To do: Please return each of the entries exactly, minus their pictures.

Dataset records:
---

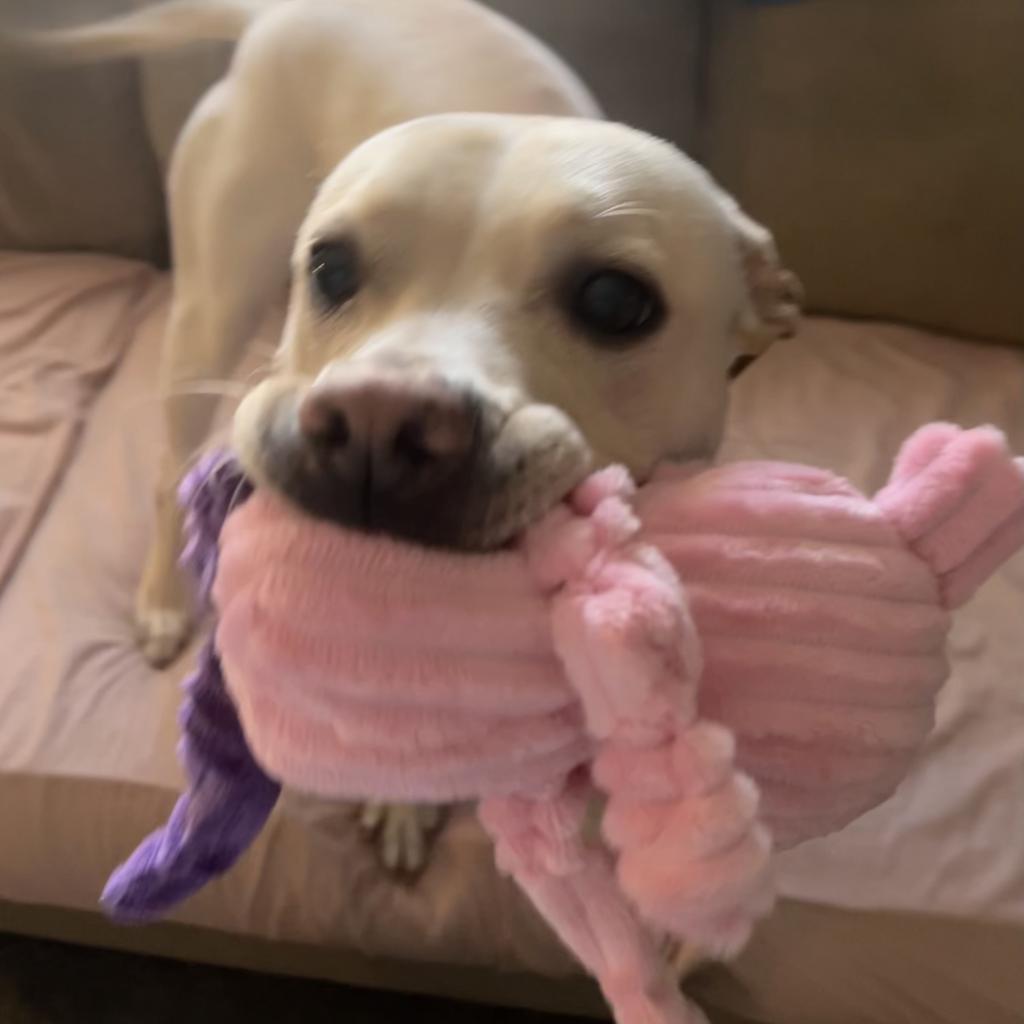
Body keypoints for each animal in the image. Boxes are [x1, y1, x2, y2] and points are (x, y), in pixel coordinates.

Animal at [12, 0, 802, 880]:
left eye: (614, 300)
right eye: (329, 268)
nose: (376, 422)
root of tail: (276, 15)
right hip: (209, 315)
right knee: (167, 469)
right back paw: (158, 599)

---

Task response:
Body keypoints for each animal in the image. Boxes are [x1, y1, x2, y2] and points are (x, y), in pixel coordinates.

Animal at [12, 0, 802, 880]:
left eye: (614, 300)
right eye: (329, 268)
nose: (376, 422)
root of tail: (276, 15)
right hip: (209, 315)
right knee: (167, 469)
right back paw: (158, 599)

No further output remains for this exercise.